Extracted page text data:
═══
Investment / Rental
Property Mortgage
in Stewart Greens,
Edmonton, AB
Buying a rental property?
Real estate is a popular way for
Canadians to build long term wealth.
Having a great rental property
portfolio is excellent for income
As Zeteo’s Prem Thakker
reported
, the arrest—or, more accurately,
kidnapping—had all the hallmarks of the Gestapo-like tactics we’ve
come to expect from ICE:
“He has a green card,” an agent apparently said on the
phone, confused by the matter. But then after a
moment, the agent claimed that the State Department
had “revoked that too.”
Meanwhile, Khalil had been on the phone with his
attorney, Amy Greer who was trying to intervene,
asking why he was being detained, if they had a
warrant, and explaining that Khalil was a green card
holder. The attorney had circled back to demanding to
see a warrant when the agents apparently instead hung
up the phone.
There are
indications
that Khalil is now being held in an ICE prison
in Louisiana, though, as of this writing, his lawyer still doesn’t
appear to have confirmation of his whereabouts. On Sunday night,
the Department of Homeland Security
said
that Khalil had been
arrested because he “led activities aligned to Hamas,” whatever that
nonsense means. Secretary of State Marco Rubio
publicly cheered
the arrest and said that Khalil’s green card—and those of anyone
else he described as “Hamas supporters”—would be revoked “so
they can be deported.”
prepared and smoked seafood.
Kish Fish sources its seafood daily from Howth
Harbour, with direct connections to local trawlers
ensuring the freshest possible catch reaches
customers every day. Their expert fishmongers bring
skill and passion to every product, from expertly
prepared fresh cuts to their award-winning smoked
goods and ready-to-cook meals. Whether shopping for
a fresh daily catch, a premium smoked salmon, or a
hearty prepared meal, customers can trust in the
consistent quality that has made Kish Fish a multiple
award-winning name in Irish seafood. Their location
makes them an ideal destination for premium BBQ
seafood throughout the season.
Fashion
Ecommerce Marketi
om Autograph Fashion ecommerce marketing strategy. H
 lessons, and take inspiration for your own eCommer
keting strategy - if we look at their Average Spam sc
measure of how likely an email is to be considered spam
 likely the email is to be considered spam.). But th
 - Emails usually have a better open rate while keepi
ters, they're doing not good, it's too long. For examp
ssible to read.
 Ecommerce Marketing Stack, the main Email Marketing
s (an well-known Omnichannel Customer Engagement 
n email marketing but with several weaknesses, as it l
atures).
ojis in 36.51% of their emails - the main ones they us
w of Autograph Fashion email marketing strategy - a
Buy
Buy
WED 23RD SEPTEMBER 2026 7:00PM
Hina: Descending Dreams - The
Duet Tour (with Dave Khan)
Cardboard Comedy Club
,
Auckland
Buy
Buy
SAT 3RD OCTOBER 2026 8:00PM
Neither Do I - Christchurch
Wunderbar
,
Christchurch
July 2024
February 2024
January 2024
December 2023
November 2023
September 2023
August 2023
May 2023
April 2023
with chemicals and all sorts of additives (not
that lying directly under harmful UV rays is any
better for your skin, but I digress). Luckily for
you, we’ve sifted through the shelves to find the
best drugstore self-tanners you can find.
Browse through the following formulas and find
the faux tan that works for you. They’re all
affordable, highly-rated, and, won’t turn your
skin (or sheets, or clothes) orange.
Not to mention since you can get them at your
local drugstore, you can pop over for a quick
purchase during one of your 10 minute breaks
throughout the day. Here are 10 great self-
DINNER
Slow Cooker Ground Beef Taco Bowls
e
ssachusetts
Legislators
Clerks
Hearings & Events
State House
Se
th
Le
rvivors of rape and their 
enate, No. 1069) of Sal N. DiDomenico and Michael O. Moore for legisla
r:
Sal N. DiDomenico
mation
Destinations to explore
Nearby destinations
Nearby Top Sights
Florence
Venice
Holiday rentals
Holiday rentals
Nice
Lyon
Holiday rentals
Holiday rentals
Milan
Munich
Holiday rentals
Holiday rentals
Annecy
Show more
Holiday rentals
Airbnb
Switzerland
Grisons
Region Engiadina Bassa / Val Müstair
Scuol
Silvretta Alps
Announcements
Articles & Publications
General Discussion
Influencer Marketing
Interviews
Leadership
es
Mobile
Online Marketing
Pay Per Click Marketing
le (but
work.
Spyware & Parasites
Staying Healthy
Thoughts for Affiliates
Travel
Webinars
═══
Exercise brief:
Reproduce the entries above in full, switching each occurrence of "Holiday rentals" to "Vacation rentals" and leaving all other text unchanged.

Written answer:
Investment / Rental
Property Mortgage
in Stewart Greens,
Edmonton, AB
Buying a rental property?
Real estate is a popular way for
Canadians to build long term wealth.
Having a great rental property
portfolio is excellent for income
As Zeteo’s Prem Thakker
reported
, the arrest—or, more accurately,
kidnapping—had all the hallmarks of the Gestapo-like tactics we’ve
come to expect from ICE:
“He has a green card,” an agent apparently said on the
phone, confused by the matter. But then after a
moment, the agent claimed that the State Department
had “revoked that too.”
Meanwhile, Khalil had been on the phone with his
attorney, Amy Greer who was trying to intervene,
asking why he was being detained, if they had a
warrant, and explaining that Khalil was a green card
holder. The attorney had circled back to demanding to
see a warrant when the agents apparently instead hung
up the phone.
There are
indications
that Khalil is now being held in an ICE prison
in Louisiana, though, as of this writing, his lawyer still doesn’t
appear to have confirmation of his whereabouts. On Sunday night,
the Department of Homeland Security
said
that Khalil had been
arrested because he “led activities aligned to Hamas,” whatever that
nonsense means. Secretary of State Marco Rubio
publicly cheered
the arrest and said that Khalil’s green card—and those of anyone
else he described as “Hamas supporters”—would be revoked “so
they can be deported.”
prepared and smoked seafood.
Kish Fish sources its seafood daily from Howth
Harbour, with direct connections to local trawlers
ensuring the freshest possible catch reaches
customers every day. Their expert fishmongers bring
skill and passion to every product, from expertly
prepared fresh cuts to their award-winning smoked
goods and ready-to-cook meals. Whether shopping for
a fresh daily catch, a premium smoked salmon, or a
hearty prepared meal, customers can trust in the
consistent quality that has made Kish Fish a multiple
award-winning name in Irish seafood. Their location
makes them an ideal destination for premium BBQ
seafood throughout the season.
Fashion
Ecommerce Marketi
om Autograph Fashion ecommerce marketing strategy. H
 lessons, and take inspiration for your own eCommer
keting strategy - if we look at their Average Spam sc
measure of how likely an email is to be considered spam
 likely the email is to be considered spam.). But th
 - Emails usually have a better open rate while keepi
ters, they're doing not good, it's too long. For examp
ssible to read.
 Ecommerce Marketing Stack, the main Email Marketing
s (an well-known Omnichannel Customer Engagement 
n email marketing but with several weaknesses, as it l
atures).
ojis in 36.51% of their emails - the main ones they us
w of Autograph Fashion email marketing strategy - a
Buy
Buy
WED 23RD SEPTEMBER 2026 7:00PM
Hina: Descending Dreams - The
Duet Tour (with Dave Khan)
Cardboard Comedy Club
,
Auckland
Buy
Buy
SAT 3RD OCTOBER 2026 8:00PM
Neither Do I - Christchurch
Wunderbar
,
Christchurch
July 2024
February 2024
January 2024
December 2023
November 2023
September 2023
August 2023
May 2023
April 2023
with chemicals and all sorts of additives (not
that lying directly under harmful UV rays is any
better for your skin, but I digress). Luckily for
you, we’ve sifted through the shelves to find the
best drugstore self-tanners you can find.
Browse through the following formulas and find
the faux tan that works for you. They’re all
affordable, highly-rated, and, won’t turn your
skin (or sheets, or clothes) orange.
Not to mention since you can get them at your
local drugstore, you can pop over for a quick
purchase during one of your 10 minute breaks
throughout the day. Here are 10 great self-
DINNER
Slow Cooker Ground Beef Taco Bowls
e
ssachusetts
Legislators
Clerks
Hearings & Events
State House
Se
th
Le
rvivors of rape and their 
enate, No. 1069) of Sal N. DiDomenico and Michael O. Moore for legisla
r:
Sal N. DiDomenico
mation
Destinations to explore
Nearby destinations
Nearby Top Sights
Florence
Venice
Vacation rentals
Vacation rentals
Nice
Lyon
Vacation rentals
Vacation rentals
Milan
Munich
Vacation rentals
Vacation rentals
Annecy
Show more
Vacation rentals
Airbnb
Switzerland
Grisons
Region Engiadina Bassa / Val Müstair
Scuol
Silvretta Alps
Announcements
Articles & Publications
General Discussion
Influencer Marketing
Interviews
Leadership
es
Mobile
Online Marketing
Pay Per Click Marketing
le (but
work.
Spyware & Parasites
Staying Healthy
Thoughts for Affiliates
Travel
Webinars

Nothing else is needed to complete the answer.